# introduce your pigeons



## fantail 2009 (Feb 28, 2009)

hi me and arron have got pigeons named joe (male) amie being the female i hope you have some pigeons to introduce please feel free to upload any pigeon pictures
by the way i dont know many teens that are into pigeons but me and arron are 14 and we love pigeons


----------



## Lovebirds (Sep 6, 2002)

fantail 2009 said:


> hi me and arron have got pigeons named joe (male) amie being the female i hope you have some pigeons to introduce please feel free to upload any pigeon pictures
> by the way i dont know many teens that are into pigeons but me and arron are 14 and we love pigeons


Hi "me".......gotta a name? LOL
Guess we haven't met Arron yet. It's nice to have you and we do have a few young people on our forum. I'm sure they'll be along in a while.
I've got tons of pictures in my albums if you care to take a look.
http://www.pigeons.biz/forums/album.php?u=988
No fantails though, although I did have two at one time a few years ago. Hope you'll stick around and ask questions if you need advice or help with your new pigeons. We would love to see pictures of them if you can do that.


----------



## tuxedobaby (Sep 9, 2008)

hi,my 7 year old daughter is pigeon crazy too,and im prob just crazy(i talk to my flock lol)our special freinds are "caramel log"(brown roller?female)amigo,(unwanted racer,checker),one eyed jack(one eyed spread feral female)milk(male spread w/white flight feathers)there are many more,nice to see young folks getting into pigeons!


----------



## james fillbrook (Jan 2, 2009)

fantail 2009 said:


> hi me and arron have got pigeons named joe (male) amie being the female i hope you have some pigeons to introduce please feel free to upload any pigeon pictures
> by the way i dont know many teens that are into pigeons but me and arron are 14 and we love pigeons


well i am 15 so nice to meet you if you would like to see my bird pics just go to my profile mate


----------



## Maggie-NC (Jun 22, 2005)

Hi Fantail 2009 - welcome to the forum.

My husband and I rehabilitate pigeons, mostly ferals, but sometimes we get in other breeds to care for. You can go to my profile page and see pictures of some of our pigeons. We have taken care of too many to post all their pictures. 

Tell Arron Hi!


----------



## mookeeman (Dec 11, 2008)

i'm 18 and have them i wish more teens were in to it around here


----------



## Revolution Lofts (Aug 7, 2008)

I'm 15 here, 16 in August. I specialize in Pakistani High Flyers, have a few imports left too. Been keeping them since grade 2 and in grade 10 now. 8 and a half years  Its a great hobby


----------



## Msfreebird (Sep 23, 2007)

Hi and welcome, 
I have Fantails, homers and tumblers. They can be seen in my albums too 
I think its great to see kids and teens take an interest in pigeons - their wonderful birds


----------

* **Dataset section**
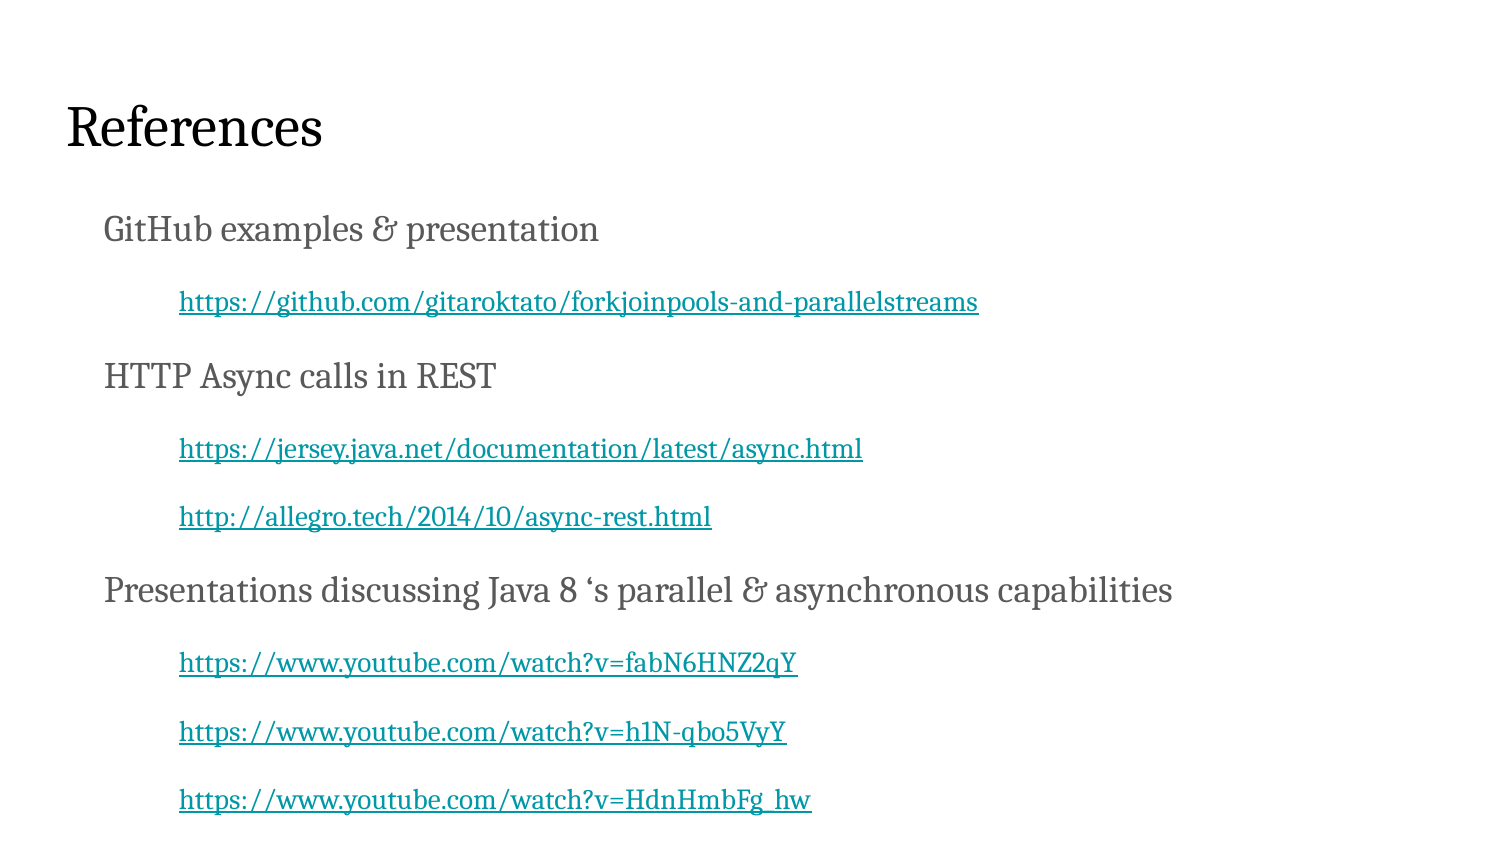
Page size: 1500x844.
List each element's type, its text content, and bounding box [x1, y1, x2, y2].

* **What is asked**
From the pigeon forum thread above, copy out everything from "Hi Fantail 2009" down to "(Dec 11, 2008)", word for word.

* **Full answer**
Hi Fantail 2009 - welcome to the forum.

My husband and I rehabilitate pigeons, mostly ferals, but sometimes we get in other breeds to care for. You can go to my profile page and see pictures of some of our pigeons. We have taken care of too many to post all their pictures. 

Tell Arron Hi!


----------



## mookeeman (Dec 11, 2008)